▶ **WHAT NEEDS TO BE DONE**
Return all of the records exactly.

(Recorded data)
▬▬▬
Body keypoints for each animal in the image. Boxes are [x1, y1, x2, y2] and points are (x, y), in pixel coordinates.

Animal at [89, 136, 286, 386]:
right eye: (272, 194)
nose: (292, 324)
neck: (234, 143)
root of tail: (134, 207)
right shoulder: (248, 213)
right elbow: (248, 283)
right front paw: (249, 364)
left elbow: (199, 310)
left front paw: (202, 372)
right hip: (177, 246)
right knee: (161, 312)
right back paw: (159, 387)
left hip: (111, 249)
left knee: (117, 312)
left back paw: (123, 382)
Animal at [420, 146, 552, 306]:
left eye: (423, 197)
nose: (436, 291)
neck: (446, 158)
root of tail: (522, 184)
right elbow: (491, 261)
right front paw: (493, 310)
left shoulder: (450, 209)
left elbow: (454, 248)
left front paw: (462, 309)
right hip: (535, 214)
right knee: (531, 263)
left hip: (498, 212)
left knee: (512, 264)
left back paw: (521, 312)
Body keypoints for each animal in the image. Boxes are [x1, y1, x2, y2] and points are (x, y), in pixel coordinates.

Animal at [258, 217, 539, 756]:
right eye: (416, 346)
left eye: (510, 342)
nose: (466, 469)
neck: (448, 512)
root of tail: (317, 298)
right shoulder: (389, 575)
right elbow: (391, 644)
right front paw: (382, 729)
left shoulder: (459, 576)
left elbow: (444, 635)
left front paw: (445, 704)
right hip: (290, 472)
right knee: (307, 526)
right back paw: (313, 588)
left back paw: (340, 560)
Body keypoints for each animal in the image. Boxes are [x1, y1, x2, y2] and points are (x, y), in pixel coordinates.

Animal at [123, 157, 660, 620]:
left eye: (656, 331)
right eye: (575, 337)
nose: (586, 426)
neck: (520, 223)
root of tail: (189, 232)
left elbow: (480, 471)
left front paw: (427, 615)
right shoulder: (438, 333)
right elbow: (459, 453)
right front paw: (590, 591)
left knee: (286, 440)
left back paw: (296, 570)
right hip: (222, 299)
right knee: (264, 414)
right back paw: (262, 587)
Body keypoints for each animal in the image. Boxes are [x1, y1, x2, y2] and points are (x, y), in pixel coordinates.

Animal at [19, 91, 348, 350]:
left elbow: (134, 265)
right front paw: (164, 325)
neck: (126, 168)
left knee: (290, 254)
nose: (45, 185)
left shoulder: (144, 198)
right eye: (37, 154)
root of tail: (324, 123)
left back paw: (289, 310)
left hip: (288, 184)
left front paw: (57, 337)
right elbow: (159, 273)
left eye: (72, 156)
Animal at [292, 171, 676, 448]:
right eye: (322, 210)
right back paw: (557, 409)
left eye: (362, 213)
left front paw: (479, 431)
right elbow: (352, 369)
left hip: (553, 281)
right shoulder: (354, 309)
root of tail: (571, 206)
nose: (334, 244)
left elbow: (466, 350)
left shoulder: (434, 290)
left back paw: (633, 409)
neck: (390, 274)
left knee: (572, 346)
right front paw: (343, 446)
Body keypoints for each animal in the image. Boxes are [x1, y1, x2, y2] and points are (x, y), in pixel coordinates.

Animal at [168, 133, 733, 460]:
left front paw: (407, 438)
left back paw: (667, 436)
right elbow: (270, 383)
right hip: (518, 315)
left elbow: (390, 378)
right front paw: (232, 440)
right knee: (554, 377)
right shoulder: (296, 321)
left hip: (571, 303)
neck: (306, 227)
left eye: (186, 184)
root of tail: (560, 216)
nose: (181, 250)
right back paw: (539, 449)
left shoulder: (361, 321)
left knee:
▬▬▬
▶ **TASK RESPONSE**
Body keypoints for each animal in the image. Boxes are [x1, y1, x2, y2] and points are (x, y), in pixel coordinates.

Animal at [89, 136, 286, 386]:
right eye: (272, 194)
nose: (292, 324)
neck: (234, 143)
root of tail: (134, 207)
right shoulder: (248, 213)
right elbow: (248, 283)
right front paw: (249, 364)
left elbow: (199, 310)
left front paw: (202, 372)
right hip: (177, 246)
right knee: (161, 312)
right back paw: (159, 387)
left hip: (111, 249)
left knee: (117, 312)
left back paw: (123, 382)
Animal at [420, 146, 552, 306]:
left eye: (423, 197)
nose: (436, 291)
neck: (446, 158)
root of tail: (522, 184)
right elbow: (491, 261)
right front paw: (493, 310)
left shoulder: (450, 209)
left elbow: (454, 248)
left front paw: (462, 309)
right hip: (535, 214)
right knee: (531, 263)
left hip: (498, 212)
left knee: (512, 264)
left back paw: (521, 312)
Body keypoints for each animal in the image. Boxes are [x1, y1, x2, y2] and points are (x, y), in pixel coordinates.

Animal at [258, 217, 539, 756]:
right eye: (416, 346)
left eye: (510, 342)
nose: (466, 469)
neck: (448, 512)
root of tail: (317, 298)
right shoulder: (389, 575)
right elbow: (391, 644)
right front paw: (382, 729)
left shoulder: (459, 576)
left elbow: (444, 635)
left front paw: (445, 704)
right hip: (290, 472)
right knee: (307, 526)
right back paw: (313, 588)
left back paw: (340, 560)
Body keypoints for each animal in the image. Boxes are [x1, y1, x2, y2] and points are (x, y), in pixel coordinates.

Animal at [123, 157, 660, 620]:
left eye: (656, 331)
right eye: (575, 337)
nose: (586, 426)
neck: (520, 223)
root of tail: (189, 232)
left elbow: (480, 471)
left front paw: (427, 615)
right shoulder: (438, 333)
right elbow: (459, 453)
right front paw: (590, 591)
left knee: (286, 440)
left back paw: (296, 570)
right hip: (222, 299)
right knee: (264, 414)
right back paw: (262, 587)
Body keypoints for each animal in the image. Boxes are [x1, y1, x2, y2] and points are (x, y), in pixel coordinates.

Animal at [19, 91, 348, 350]:
left elbow: (134, 265)
right front paw: (164, 325)
neck: (126, 168)
left knee: (290, 254)
nose: (45, 185)
left shoulder: (144, 198)
right eye: (37, 154)
root of tail: (324, 123)
left back paw: (289, 310)
left hip: (288, 184)
left front paw: (57, 337)
right elbow: (159, 273)
left eye: (72, 156)
Animal at [292, 171, 676, 448]:
right eye: (322, 210)
right back paw: (557, 409)
left eye: (362, 213)
left front paw: (479, 431)
right elbow: (352, 369)
left hip: (553, 281)
right shoulder: (354, 309)
root of tail: (571, 206)
nose: (334, 244)
left elbow: (466, 350)
left shoulder: (434, 290)
left back paw: (633, 409)
neck: (390, 274)
left knee: (572, 346)
right front paw: (343, 446)
Body keypoints for each animal in the image. Boxes are [x1, y1, x2, y2] and points are (x, y), in pixel coordinates.

Animal at [168, 133, 733, 460]:
left front paw: (407, 438)
left back paw: (667, 436)
right elbow: (270, 383)
right hip: (518, 315)
left elbow: (390, 378)
right front paw: (232, 440)
right knee: (554, 377)
right shoulder: (296, 321)
left hip: (571, 303)
neck: (306, 227)
left eye: (186, 184)
root of tail: (560, 216)
nose: (181, 250)
right back paw: (539, 449)
left shoulder: (361, 321)
left knee:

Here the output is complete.